Women can visit their OB/GYNs for primary care
According to Dr. Svetlana Naymark, at Colorado Complete Health for Women at The Medical Center of Aurora, it is not uncommon for a woman to not have a primary care physician until they develop multiple health issues.
"If a woman is healthy, seeing their OB/GYN is generally okay," says Dr. Naymark. "OB/GYNs are trained to address basic health issues like blood pressure, high cholesterol and thyroid status."
The American Congress of Obstetricians and Gynecologists (ACOG) recommends that OB/GYNs offer yearly "well-woman" exams to female patients, based on age and risk factors. These well-woman exams can include screenings, laboratory services, evaluation and counseling. OB/GYNs also help women with health problems that arise at the far end of the reproductive cycle, such as changes in the body that come with menopause or other health risks that increase with age.
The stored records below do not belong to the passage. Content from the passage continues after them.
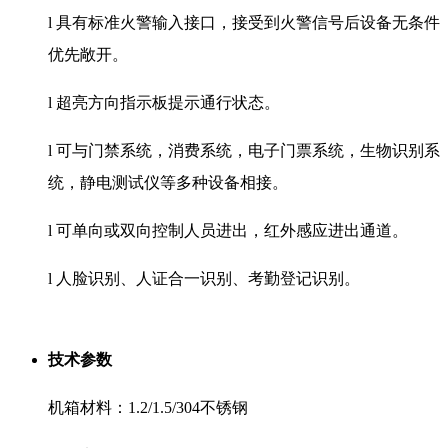
l 具有标准火警输入接口，接受到火警信号后设备无条件
优先敞开。
l 超亮方向指示板提示通行状态。
l 可与门禁系统，消费系统，电子门票系统，生物识别系
统，静电测试仪等多种设备相接。
l 可单向或双向控制人员进出，红外感应进出通道。
l 人脸识别、人证合一识别、考勤登记识别。
技术参数
机箱材料：1.2/1.5/304不锈钢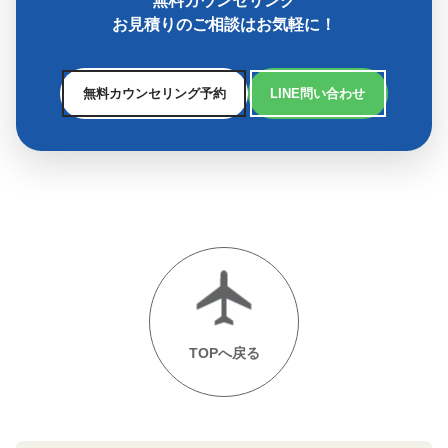
お見積りのご相談はお気軽に！
無料カウンセリング予約
LINE問い合わせ
TOPへ戻る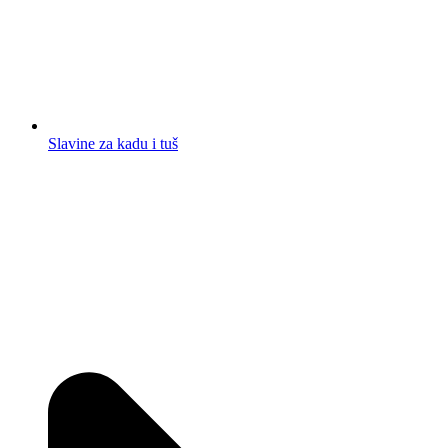
Slavine za kadu i tuš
"Patients typically have a well-woman exam annually," says Dr. Naymark. "During the exam we check your blood pressure, smoking status, exercise and diet. We also offer women labs to check thyroid, cholesterol, hemoglobin and blood sugar."
Women might not know that they can get certain vaccinations at their OB/GYN's office. In an effort to boost vaccination rates among adults, the ACOG provides guidelines for OB/GYNs offering immunizations to women in their offices. These include flu shots, the Tdap vaccine and the HPV vaccine.
When women should see a primary care physician
Women should see a primary care doctor (or an internist or specialist) for any health problem beyond basic care.
"If a woman has high cholesterol, I will set her up with another doctor," says Dr. Naymark. "Another example is, if a woman has a strange or irregular mole on her skin, I will refer her to a dermatologist."
To get the hepatitis B or pneumococcal vaccines, women need to see a primary care physician.
While an OB/GYN will screen women for postpartum depression following their pregnancy, they generally do not treat women for depression.
"Screening for postpartum depression is an important focus for us," says Dr. Naymark. "But when it comes to treating depression, I may try a few rounds of medication, but if this doesn't work I will refer women struggling with depression to a psychiatrist."
For women with a chronic health condition, such as diabetes, lupus or another long-standing disease, it is imperative to see a primary care physician or specialist. However, women should tell their OB/GYN about any health issues they may have, so that they can be referred to the right doctor for their health condition.